STATED TASK 1
Rewrite the entries below as a numbered list, starting with their first line and going on through the line with "13: (298, 318)", leaving out blank lines and anything after that line.
─── SOURCE DOCUMENT
# Traveling Food



## TheNewMexican (Nov 10, 2013)

Hello,

I spend some time traveling for work out of the country. One place in particular that I visit, the food absolutely tastes like crap. I spend around a month there at a time. What I have done so far is to take some freeze dried meals, some peanut butter, ramon, fruit snacks, etc. to get buy supplemented by whatever vegetables I can find. I have shyed away from canned goods due to weight. Typical third world, the grocery stores / mini markets have a plethora of chips, soda and cookies but nothing in the way of fresh meats or vegetables.

What are some other ideas and options that others have for nutritious and tasty travel meals.

Thanks.


----------



## Sambal (Nov 10, 2013)

TheNewMexican said:


> Hello,
> 
> One place in particular that I visit, the food absolutely tastes like crap.




I'm curious - where?


----------



## tripleq (Nov 10, 2013)

Sambal said:


> I'm curious - where?



I love travelling and I'm curious too.


----------



## ohbewon (Nov 10, 2013)

jerky, dried wakame, miso powder, and dehydrated tofu. those got me through many third world adventures. But yeah, where are you going?


----------



## quantumcloud509 (Nov 12, 2013)

Pepsi and a snickers.


----------



## Nmko (Nov 12, 2013)

Dried Fruit, seeds and nuts... make your own trailmix. Also B touched on it.. Miso powder is awesome.. I would mix in any vege's and dried noodles i could find.


----------



## boomchakabowwow (Nov 12, 2013)

damn. you must be traveling to some "armpit of the world" area if it makes you resort to freeze dried food. yuck. i backpack and that is the ONLY time i will eat the stuff. you talking Mountain house, or Backpack pantry stuff? (shiver)..so much salt.

i take packages of those weightlifter food supplement shake packs with me. i still have lots of the EAS ones. i bring a shaker cup and buy cold bottle water. not bad. i did this while traveling thru Laos. some food stops, just didnt feel safe. like the time i saw a crew butchering a hog 5 feet outside the public bathroom pits.

shake time. (or food bars)


----------



## TheNewMexican (Nov 13, 2013)

O.k., I will reveal the country with the caveat that I don't get a bunch of pushback on "How I visited once and the food was great". While I respect other opinions, I just don't want to get into it. I've spent a year there and lost 35 pound cause I couldn't stomach the food.

The country is Bolivia.
──────
─── PROVIDED DATA
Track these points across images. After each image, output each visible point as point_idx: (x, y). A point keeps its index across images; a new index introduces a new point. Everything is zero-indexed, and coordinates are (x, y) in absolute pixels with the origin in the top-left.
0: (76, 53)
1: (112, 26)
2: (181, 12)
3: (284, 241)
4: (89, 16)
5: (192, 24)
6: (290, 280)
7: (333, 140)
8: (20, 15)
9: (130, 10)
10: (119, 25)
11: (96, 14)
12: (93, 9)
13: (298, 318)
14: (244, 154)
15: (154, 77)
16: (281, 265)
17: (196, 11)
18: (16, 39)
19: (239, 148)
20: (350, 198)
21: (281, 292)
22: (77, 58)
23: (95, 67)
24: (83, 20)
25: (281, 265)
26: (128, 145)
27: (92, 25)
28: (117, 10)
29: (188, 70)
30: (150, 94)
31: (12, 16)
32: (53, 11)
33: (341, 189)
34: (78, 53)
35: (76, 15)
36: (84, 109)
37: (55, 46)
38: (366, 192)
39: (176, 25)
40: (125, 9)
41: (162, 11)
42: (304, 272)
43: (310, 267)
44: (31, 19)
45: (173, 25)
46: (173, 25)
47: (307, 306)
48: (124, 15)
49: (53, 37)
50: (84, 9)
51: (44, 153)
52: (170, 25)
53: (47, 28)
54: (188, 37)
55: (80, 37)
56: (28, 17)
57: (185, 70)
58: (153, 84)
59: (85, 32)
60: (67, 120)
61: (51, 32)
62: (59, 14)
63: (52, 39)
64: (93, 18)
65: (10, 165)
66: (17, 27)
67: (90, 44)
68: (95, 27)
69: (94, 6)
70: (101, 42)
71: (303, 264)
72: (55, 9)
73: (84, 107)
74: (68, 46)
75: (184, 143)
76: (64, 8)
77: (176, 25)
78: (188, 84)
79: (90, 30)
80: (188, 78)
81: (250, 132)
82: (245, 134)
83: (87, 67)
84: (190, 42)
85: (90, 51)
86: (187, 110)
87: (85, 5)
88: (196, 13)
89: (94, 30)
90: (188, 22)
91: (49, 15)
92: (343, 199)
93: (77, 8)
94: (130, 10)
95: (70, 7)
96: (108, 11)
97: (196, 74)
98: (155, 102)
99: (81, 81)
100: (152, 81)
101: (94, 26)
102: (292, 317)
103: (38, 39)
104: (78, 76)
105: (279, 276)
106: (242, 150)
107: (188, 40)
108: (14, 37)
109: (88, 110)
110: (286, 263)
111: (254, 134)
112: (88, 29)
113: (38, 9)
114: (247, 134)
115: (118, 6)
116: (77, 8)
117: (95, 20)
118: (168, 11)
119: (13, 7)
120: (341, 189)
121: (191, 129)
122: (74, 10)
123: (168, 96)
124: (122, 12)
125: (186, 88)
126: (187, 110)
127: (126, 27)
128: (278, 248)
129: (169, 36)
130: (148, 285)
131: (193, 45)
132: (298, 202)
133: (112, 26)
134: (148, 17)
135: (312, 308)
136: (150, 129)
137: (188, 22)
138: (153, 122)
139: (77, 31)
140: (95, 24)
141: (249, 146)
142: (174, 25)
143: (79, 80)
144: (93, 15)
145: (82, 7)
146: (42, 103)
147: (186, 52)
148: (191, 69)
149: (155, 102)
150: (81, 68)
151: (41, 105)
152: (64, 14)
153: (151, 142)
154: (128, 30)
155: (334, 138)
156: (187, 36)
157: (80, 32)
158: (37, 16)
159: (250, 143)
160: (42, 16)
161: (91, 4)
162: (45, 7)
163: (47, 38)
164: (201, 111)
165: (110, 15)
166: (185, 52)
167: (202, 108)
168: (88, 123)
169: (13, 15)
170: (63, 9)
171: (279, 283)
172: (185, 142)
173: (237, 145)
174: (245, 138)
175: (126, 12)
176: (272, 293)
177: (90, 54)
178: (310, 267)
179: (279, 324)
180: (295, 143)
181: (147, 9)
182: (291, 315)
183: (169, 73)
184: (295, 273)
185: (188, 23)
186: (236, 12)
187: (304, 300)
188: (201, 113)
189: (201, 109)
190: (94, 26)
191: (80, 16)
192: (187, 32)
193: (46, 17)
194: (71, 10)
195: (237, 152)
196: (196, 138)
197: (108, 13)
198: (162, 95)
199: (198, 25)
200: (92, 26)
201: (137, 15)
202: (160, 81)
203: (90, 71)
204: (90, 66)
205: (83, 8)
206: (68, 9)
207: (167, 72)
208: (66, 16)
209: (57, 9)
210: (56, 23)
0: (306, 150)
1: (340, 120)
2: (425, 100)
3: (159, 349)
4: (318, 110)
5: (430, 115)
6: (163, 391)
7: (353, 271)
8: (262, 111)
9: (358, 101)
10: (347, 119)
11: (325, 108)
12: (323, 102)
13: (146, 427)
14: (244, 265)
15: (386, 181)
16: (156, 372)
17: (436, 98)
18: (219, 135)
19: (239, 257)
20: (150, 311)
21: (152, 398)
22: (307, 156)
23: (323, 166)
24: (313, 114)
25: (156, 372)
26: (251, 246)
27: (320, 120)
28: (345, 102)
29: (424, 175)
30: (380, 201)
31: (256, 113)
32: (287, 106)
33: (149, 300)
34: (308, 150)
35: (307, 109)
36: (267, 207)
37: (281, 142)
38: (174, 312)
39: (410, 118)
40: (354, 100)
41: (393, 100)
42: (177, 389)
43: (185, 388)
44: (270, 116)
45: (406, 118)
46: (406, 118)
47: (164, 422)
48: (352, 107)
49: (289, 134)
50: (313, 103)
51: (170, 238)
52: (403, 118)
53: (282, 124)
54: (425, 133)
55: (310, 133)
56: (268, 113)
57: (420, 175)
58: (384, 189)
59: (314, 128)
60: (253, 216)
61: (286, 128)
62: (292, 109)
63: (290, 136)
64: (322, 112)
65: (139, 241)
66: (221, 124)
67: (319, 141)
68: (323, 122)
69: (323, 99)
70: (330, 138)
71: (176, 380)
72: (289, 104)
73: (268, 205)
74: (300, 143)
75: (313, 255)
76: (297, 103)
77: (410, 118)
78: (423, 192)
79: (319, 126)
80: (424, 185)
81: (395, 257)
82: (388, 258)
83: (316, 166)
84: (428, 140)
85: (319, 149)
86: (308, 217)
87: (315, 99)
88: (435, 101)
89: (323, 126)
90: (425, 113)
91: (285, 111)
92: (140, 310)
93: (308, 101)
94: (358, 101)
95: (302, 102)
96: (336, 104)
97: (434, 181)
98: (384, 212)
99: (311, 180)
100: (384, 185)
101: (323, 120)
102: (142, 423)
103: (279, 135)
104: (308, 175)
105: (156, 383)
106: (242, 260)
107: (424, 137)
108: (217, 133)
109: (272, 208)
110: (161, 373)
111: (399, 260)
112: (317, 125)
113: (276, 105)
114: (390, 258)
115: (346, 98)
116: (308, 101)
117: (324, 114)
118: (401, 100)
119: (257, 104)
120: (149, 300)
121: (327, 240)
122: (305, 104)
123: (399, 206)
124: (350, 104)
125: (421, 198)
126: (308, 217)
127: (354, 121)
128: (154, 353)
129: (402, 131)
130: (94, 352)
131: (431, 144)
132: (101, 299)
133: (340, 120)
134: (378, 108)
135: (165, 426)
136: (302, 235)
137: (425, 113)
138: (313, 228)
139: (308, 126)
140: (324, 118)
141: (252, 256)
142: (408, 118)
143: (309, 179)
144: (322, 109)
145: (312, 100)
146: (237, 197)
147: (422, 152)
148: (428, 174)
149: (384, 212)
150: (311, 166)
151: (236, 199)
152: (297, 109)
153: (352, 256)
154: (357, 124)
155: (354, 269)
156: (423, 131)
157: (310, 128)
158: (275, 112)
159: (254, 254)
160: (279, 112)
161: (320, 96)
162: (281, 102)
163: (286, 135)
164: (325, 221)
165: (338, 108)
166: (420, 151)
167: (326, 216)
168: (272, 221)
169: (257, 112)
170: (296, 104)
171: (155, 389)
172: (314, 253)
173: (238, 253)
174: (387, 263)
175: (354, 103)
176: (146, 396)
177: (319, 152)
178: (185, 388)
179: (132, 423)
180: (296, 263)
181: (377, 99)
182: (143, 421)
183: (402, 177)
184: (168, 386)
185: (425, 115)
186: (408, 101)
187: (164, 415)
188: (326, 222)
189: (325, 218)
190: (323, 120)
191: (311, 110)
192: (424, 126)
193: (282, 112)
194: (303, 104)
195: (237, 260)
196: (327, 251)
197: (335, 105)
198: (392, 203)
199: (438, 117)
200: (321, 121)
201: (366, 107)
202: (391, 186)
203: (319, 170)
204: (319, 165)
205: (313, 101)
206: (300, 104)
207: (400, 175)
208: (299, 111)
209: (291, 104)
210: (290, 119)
──────
STATED TASK 2
Retype word for word the part of the forum thread on travel food starting with "# Traveling Food" and going on through "tasty travel meals.".

EXERCISE OUTPUT 1
1. Track these points across images. After each image, output each visible point as point_idx: (x, y). A point keeps its index across images; a new index introduces a new point. Everything is zero-indexed, and coordinates are (x, y) in absolute pixels with the origin in the top-left.
2. 0: (76, 53)
3. 1: (112, 26)
4. 2: (181, 12)
5. 3: (284, 241)
6. 4: (89, 16)
7. 5: (192, 24)
8. 6: (290, 280)
9. 7: (333, 140)
10. 8: (20, 15)
11. 9: (130, 10)
12. 10: (119, 25)
13. 11: (96, 14)
14. 12: (93, 9)
15. 13: (298, 318)

EXERCISE OUTPUT 2
# Traveling Food



## TheNewMexican (Nov 10, 2013)

Hello,

I spend some time traveling for work out of the country. One place in particular that I visit, the food absolutely tastes like crap. I spend around a month there at a time. What I have done so far is to take some freeze dried meals, some peanut butter, ramon, fruit snacks, etc. to get buy supplemented by whatever vegetables I can find. I have shyed away from canned goods due to weight. Typical third world, the grocery stores / mini markets have a plethora of chips, soda and cookies but nothing in the way of fresh meats or vegetables.

What are some other ideas and options that others have for nutritious and tasty travel meals.